═══ STUDY MATERIAL
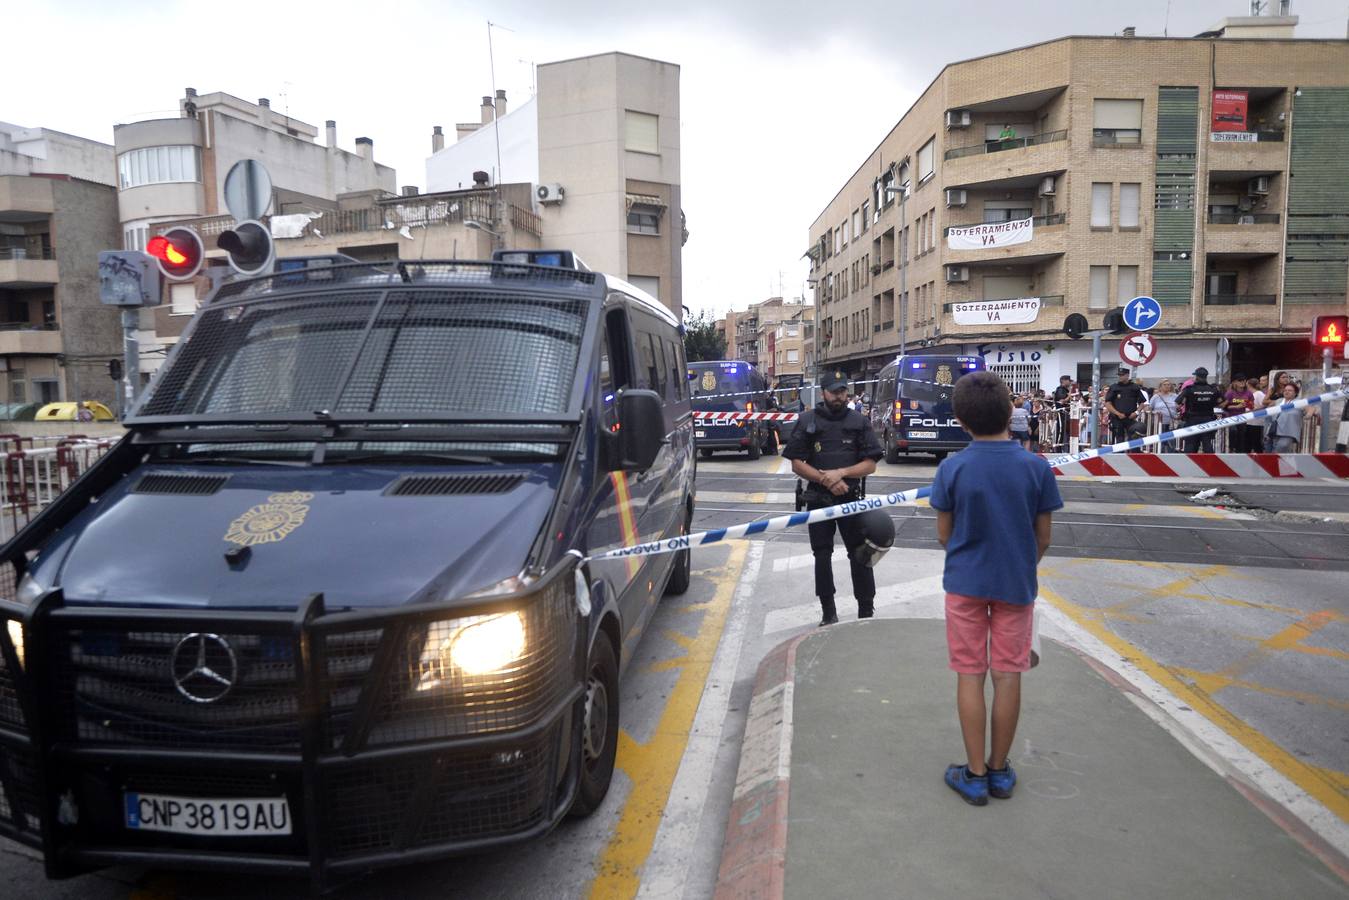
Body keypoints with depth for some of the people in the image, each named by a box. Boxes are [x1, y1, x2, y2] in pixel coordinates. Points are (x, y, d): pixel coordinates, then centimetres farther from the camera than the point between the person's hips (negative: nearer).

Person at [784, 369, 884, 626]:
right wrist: (825, 479, -12)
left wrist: (841, 473, -14)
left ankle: (866, 613, 8)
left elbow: (870, 464, 1)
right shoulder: (807, 421, 3)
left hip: (851, 498, 0)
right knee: (822, 555, 6)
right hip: (818, 499, 0)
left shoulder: (859, 422, 5)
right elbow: (797, 464, 0)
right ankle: (828, 613, 18)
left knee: (860, 554, -1)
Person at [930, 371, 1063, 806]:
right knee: (1008, 675, 11)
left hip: (965, 583, -1)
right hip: (1017, 584, 1)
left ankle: (975, 774, 16)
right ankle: (1000, 770, 24)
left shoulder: (951, 468, -12)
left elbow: (944, 534, -3)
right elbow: (1043, 536, -2)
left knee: (970, 676, 9)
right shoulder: (1037, 467, -10)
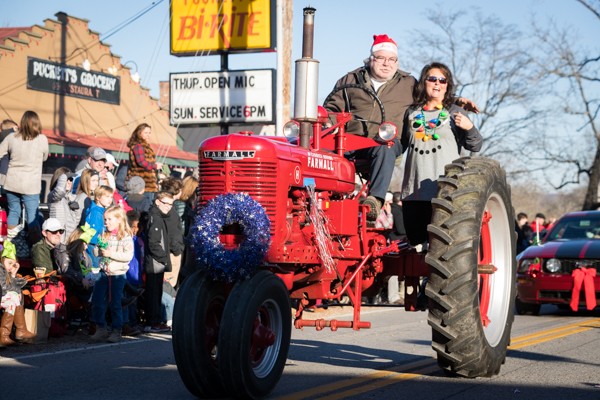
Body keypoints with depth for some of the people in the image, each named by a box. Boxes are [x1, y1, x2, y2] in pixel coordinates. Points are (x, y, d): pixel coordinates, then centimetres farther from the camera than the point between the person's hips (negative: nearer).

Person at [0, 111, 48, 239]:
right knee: (32, 217, 4)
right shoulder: (42, 139, -8)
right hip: (31, 185, -3)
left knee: (13, 212, 17)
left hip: (12, 184, 3)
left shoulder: (11, 138, -4)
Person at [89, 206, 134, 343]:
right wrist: (99, 250, -8)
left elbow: (128, 255, -18)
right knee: (97, 301, 2)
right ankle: (101, 329, 12)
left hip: (118, 274, -5)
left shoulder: (126, 237, -10)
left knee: (115, 303, 2)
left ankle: (116, 331, 13)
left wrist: (111, 254, -20)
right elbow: (96, 252, 15)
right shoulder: (104, 235, 8)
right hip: (104, 272, 5)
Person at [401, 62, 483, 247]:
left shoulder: (455, 113, 6)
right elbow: (401, 145, 28)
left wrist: (469, 128, -15)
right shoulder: (412, 113, 16)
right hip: (414, 190, 4)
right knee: (415, 239, 8)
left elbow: (475, 146, 1)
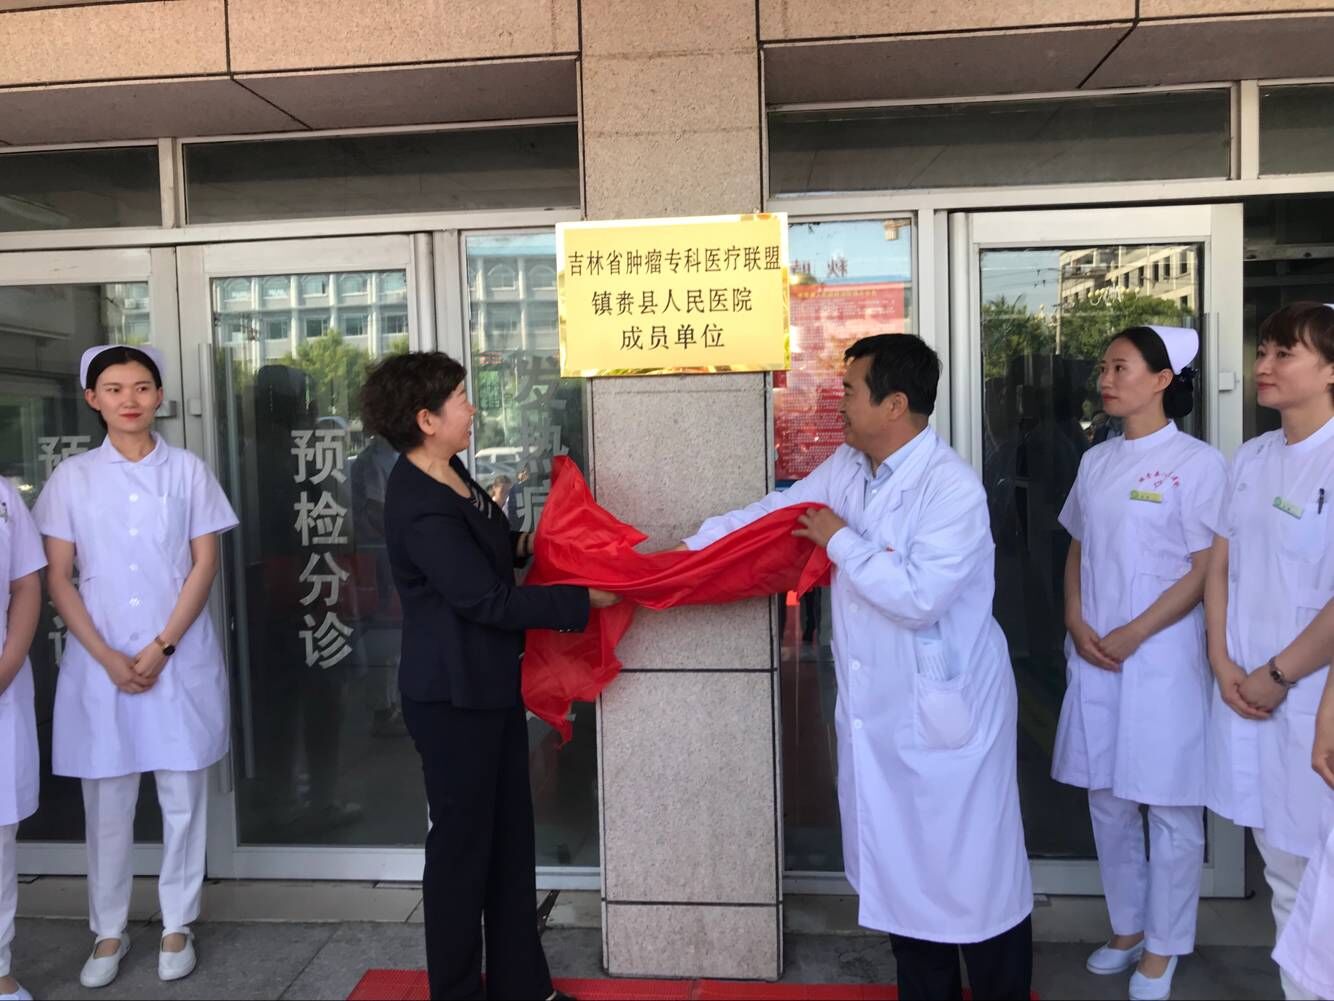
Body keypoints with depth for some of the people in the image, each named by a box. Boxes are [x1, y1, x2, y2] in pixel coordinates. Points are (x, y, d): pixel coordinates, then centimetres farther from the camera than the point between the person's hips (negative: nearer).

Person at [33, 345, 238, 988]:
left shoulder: (187, 470, 0)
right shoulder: (72, 477, 2)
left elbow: (204, 565, -2)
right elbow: (57, 578, 1)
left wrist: (160, 648, -10)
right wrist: (108, 657, -9)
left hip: (180, 659, 0)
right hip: (99, 663, 1)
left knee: (183, 797, 7)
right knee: (106, 802, 9)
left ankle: (177, 926, 23)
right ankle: (108, 931, 26)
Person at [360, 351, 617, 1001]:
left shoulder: (448, 473, 6)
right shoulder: (419, 507, -24)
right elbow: (488, 600, -25)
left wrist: (523, 544, 2)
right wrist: (585, 601, -18)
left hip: (491, 683, 10)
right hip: (453, 697, -10)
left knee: (510, 832, 17)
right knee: (462, 839, 6)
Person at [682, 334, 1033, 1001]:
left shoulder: (953, 489, -22)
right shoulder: (845, 467, 2)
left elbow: (918, 598, -29)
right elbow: (768, 512, 10)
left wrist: (841, 540, -18)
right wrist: (683, 549, 7)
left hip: (946, 709, -7)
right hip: (876, 707, 8)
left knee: (974, 866, 8)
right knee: (903, 868, 21)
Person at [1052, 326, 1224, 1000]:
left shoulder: (1196, 462, -7)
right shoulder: (1096, 461, 10)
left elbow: (1205, 571, -9)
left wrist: (1133, 635, -14)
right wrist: (1076, 623, -2)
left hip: (1163, 656, -5)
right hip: (1094, 656, 6)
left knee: (1171, 808, 6)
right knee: (1108, 801, 14)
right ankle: (1126, 929, 32)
══════
> PROBLEM TO WORK ON
Copy the records above line for line, leaving out the pictures.

> EXERCISE RESULT
Body keypoints with depth for some of the people in the image, each named by a box. Boxes are [x1, y1, x2, y2] in pixel coordinates. Points are (x, y, d): pixel coordinates, then centimetres farther from the camera than the point between the person's hips (negative: nearer).

Person at [784, 369, 884, 626]:
right wrist: (825, 479, -12)
left wrist: (841, 473, -14)
left ankle: (866, 613, 8)
left elbow: (870, 464, 1)
right shoulder: (807, 421, 3)
left hip: (851, 498, 0)
right knee: (822, 555, 6)
right hip: (818, 499, 0)
left shoulder: (859, 422, 5)
right elbow: (797, 464, 0)
right ankle: (828, 613, 18)
left knee: (860, 554, -1)
Person at [930, 371, 1063, 806]:
right knee: (1008, 675, 11)
left hip: (965, 583, -1)
right hip: (1017, 584, 1)
left ankle: (975, 774, 16)
right ankle: (1000, 770, 24)
left shoulder: (951, 468, -12)
left elbow: (944, 534, -3)
right elbow: (1043, 536, -2)
left knee: (970, 676, 9)
right shoulder: (1037, 467, -10)
Body keypoints with depth for some of the people in the image, each named by a box. Boxes are [x1, y1, x2, y2] in pixel coordinates. Points are (x, y, d): pixel coordinates, then centimetres farther from the camera than the point between the person's hips (negative: nearer).

Person at [0, 111, 48, 239]:
right knee: (32, 217, 4)
right shoulder: (42, 139, -8)
right hip: (31, 185, -3)
left knee: (13, 212, 17)
left hip: (12, 184, 3)
left shoulder: (11, 138, -4)
Person at [89, 206, 134, 343]:
right wrist: (99, 250, -8)
left elbow: (128, 255, -18)
right knee: (97, 301, 2)
right ankle: (101, 329, 12)
left hip: (118, 274, -5)
left shoulder: (126, 237, -10)
left knee: (115, 303, 2)
left ankle: (116, 331, 13)
left wrist: (111, 254, -20)
right elbow: (96, 252, 15)
right shoulder: (104, 235, 8)
right hip: (104, 272, 5)
Person at [401, 62, 483, 247]:
left shoulder: (455, 113, 6)
right elbow: (401, 145, 28)
left wrist: (469, 128, -15)
right shoulder: (412, 113, 16)
right hip: (414, 190, 4)
right knee: (415, 239, 8)
left elbow: (475, 146, 1)
Body keypoints with depth for some of the people in the image, each named by a box. Boxes are [x1, y1, x2, y2] in pixel coordinates. Points are (x, y, d): pixel coordinates, then centimetres farther from the camera than the point between the person's hips (negative: nearer).

Person at [33, 345, 238, 988]:
left shoulder: (187, 470, 0)
right shoulder: (72, 477, 2)
left elbow: (204, 565, -2)
right elbow: (57, 578, 1)
left wrist: (160, 648, -10)
right wrist: (108, 657, -9)
left hip: (180, 659, 0)
right hip: (99, 663, 1)
left knee: (183, 797, 7)
right knee: (106, 802, 9)
left ankle: (177, 926, 23)
right ankle: (108, 931, 26)
Person at [360, 351, 617, 1001]:
left shoulder: (448, 473, 6)
right shoulder: (419, 507, -24)
right elbow: (488, 600, -25)
left wrist: (523, 544, 2)
right wrist: (585, 601, -18)
left hip: (491, 683, 10)
right hip: (453, 697, -10)
left knee: (510, 832, 17)
right knee: (462, 839, 6)
Person at [682, 334, 1033, 1001]:
left shoulder: (953, 489, -22)
right shoulder: (845, 467, 2)
left elbow: (918, 598, -29)
right elbow: (768, 512, 10)
left wrist: (841, 540, -18)
right wrist: (683, 549, 7)
left hip: (946, 709, -7)
right hip: (876, 707, 8)
left knee: (974, 866, 8)
right knee: (903, 868, 21)
Person at [1052, 326, 1224, 1000]:
left shoulder: (1196, 462, -7)
right shoulder: (1096, 461, 10)
left elbow: (1205, 571, -9)
left wrist: (1133, 635, -14)
right wrist: (1076, 623, -2)
left hip: (1163, 656, -5)
right hip: (1094, 656, 6)
left knee: (1171, 808, 6)
right knee: (1108, 801, 14)
right ankle: (1126, 929, 32)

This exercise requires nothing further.